例えば、新工場建設のために大型融資を受けたものの、売上が伸びずに返済が重荷となり、資金繰りに窮する企業も珍しくありません。
3.心構えとしての「塞翁が馬」
経営者がこの教えから学ぶべきは、短期的な出来事を「幸・不幸」で決めつけない姿勢です。
- 「失敗した」ではなく「学びを得た」
- 「成功した」ではなく「新たなリスクも伴う」
と捉えることで、長期的な安定経営につながります。
財務の観点からみる「塞翁が馬」
融資審査での否決
銀行からの融資が否決されると大きなショックですが、それが経営改善の警鐘になることもあります。
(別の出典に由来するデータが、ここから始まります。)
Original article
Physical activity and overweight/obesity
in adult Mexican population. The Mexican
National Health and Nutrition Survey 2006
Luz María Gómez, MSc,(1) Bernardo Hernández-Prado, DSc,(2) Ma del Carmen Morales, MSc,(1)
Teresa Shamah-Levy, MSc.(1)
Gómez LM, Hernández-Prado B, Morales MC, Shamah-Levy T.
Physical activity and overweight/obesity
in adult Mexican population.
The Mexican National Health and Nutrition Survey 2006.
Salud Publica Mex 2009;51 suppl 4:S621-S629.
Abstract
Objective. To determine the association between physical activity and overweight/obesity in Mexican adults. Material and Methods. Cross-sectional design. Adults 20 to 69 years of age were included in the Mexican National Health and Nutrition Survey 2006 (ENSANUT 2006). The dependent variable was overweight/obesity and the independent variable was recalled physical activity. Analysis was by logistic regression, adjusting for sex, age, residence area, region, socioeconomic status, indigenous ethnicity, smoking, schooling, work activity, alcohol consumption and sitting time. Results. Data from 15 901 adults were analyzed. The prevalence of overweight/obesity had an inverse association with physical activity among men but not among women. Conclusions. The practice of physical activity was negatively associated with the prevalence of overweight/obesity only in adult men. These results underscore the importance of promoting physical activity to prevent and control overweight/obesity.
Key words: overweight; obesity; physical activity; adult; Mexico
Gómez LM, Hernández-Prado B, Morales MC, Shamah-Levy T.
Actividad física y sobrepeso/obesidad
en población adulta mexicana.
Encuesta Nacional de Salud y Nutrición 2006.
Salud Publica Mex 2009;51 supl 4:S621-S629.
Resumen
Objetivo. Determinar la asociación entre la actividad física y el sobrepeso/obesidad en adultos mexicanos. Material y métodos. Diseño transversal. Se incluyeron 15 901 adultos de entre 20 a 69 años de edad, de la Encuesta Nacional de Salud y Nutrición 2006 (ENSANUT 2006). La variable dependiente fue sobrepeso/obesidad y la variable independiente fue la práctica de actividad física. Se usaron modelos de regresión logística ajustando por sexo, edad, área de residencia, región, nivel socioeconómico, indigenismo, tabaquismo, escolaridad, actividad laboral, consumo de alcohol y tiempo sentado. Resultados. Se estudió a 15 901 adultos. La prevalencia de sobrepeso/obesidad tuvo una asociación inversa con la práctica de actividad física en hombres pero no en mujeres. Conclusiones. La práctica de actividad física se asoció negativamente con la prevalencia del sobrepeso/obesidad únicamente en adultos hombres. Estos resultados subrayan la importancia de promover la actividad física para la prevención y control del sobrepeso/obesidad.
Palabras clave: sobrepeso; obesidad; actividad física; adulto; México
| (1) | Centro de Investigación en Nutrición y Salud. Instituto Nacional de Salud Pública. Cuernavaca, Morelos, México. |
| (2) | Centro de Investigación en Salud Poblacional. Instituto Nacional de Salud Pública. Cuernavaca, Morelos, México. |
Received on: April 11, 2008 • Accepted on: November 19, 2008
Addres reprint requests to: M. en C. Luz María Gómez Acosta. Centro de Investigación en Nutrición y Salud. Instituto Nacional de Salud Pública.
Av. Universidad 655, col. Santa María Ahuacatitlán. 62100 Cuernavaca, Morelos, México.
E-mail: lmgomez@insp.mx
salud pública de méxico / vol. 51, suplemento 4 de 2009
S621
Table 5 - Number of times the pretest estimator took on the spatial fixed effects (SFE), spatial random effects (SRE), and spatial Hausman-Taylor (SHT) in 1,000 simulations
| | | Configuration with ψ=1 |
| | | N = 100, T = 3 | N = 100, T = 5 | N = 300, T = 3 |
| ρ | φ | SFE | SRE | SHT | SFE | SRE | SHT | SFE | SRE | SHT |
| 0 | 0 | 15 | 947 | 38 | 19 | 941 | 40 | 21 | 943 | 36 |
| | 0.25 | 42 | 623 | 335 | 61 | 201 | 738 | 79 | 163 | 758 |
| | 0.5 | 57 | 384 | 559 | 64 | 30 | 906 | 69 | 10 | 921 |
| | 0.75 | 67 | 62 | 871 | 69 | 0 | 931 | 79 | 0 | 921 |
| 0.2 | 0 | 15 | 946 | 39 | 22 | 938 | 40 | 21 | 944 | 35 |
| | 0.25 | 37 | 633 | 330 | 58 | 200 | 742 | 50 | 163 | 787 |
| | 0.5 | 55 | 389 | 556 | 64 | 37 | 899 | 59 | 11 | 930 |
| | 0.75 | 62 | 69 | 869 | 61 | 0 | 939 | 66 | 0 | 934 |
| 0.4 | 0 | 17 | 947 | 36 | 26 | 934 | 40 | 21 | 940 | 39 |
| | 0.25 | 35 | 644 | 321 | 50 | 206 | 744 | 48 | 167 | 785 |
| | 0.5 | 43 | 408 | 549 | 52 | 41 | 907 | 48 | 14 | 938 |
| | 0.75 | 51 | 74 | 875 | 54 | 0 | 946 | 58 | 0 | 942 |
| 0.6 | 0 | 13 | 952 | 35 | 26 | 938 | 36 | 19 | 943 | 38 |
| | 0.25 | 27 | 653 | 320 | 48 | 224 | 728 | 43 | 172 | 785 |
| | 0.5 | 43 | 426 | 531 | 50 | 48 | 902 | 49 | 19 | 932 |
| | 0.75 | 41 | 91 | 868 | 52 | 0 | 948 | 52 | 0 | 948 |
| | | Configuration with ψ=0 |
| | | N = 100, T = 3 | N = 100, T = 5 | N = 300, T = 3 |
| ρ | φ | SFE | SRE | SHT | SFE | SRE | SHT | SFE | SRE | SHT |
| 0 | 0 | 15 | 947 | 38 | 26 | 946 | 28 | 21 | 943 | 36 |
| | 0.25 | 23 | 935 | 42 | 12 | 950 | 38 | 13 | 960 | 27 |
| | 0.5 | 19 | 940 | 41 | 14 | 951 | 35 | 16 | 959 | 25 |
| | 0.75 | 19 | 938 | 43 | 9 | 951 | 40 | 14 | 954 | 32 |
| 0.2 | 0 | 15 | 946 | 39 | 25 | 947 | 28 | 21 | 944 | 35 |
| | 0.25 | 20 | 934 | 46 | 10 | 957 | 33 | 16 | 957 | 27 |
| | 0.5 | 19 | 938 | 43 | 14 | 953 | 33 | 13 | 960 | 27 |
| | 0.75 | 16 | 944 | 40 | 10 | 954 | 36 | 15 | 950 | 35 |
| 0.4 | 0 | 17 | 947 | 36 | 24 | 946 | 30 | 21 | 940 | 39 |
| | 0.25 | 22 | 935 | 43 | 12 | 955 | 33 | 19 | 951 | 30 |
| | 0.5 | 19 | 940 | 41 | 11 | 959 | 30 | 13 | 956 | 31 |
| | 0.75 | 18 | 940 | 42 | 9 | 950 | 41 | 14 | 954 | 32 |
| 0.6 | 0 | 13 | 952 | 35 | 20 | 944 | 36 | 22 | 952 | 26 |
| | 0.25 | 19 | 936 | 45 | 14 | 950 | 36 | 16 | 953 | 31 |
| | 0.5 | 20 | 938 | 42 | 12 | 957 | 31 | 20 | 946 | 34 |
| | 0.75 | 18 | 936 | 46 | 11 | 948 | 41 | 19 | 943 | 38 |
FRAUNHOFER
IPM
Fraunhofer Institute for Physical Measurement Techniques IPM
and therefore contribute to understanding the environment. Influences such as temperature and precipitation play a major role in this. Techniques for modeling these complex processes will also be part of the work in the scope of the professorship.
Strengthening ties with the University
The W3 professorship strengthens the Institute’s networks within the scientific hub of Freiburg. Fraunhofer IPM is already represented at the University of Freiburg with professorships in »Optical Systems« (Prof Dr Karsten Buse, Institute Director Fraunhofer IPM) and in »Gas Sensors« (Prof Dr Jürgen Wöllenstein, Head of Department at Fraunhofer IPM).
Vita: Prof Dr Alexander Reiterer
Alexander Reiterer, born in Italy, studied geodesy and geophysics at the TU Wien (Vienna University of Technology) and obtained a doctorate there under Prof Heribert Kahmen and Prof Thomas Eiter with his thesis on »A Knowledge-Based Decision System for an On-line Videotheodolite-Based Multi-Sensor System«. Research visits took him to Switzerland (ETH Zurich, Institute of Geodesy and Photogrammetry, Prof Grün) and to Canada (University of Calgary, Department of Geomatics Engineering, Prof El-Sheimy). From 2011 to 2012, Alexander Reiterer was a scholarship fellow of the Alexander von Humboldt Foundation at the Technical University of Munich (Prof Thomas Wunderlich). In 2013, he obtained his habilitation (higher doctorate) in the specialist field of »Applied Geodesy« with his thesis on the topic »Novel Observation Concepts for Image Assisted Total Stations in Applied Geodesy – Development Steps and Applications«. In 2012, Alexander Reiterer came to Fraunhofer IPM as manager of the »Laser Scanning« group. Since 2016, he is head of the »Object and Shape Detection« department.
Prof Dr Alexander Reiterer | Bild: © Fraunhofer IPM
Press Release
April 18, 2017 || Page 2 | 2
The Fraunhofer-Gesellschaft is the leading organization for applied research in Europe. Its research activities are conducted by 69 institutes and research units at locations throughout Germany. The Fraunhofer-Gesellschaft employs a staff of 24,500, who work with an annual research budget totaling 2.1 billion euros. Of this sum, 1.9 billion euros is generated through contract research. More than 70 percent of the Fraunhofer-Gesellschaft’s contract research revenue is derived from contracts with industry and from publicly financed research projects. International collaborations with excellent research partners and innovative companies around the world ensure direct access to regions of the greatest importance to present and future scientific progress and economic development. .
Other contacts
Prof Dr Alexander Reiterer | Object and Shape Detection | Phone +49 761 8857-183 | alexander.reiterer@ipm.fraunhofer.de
否決理由を掘り下げて改善し、次回の申請でより良い条件を引き出すきっかけになるのです。
赤字決算
赤字はもちろん喜べるものではありません。
しかし、赤字をきっかけにコスト構造を見直し、利益率の高い事業へ舵を切れた例も少なくありません。
価格交渉
仕入先との価格交渉に失敗しても、そこで関係を強化したり、新しい仕入先を模索するチャンスになります。
実務にどう活かすか?
1.資金繰り表を常に用意する
予期せぬ「不運」があっても、資金繰り表で早めに資金不足を察知すれば対策が取れます。
2.複数の資金調達ルートを確保する
一行依存ではなく、信用金庫や政策金融公庫など、複数の金融機関と関係を築いておくことが「塞翁が馬」の状況をチャンスに変えるカギです。
3.経営判断は長期的な視点で
短期的な赤字や融資否決で「不運」と思わず、将来の改善ステップと捉える姿勢が重要です。
まとめ
「人間万事塞翁が馬」という故事は、経営における幸不幸の表裏一体性を教えてくれます。
- 不運は成長のチャンスに変わる
- 幸運は油断やリスクの芽を含む
- 短期ではなく長期で物事を判断する
中小企業の社長にとって、この心構えは資金繰りの荒波を渡る大切な羅針盤です。
逆境を恐れず、成功に浮かれず、冷静に「次の一手」を考える経営こそ、会社を健康体に導く道だといえるでしょう。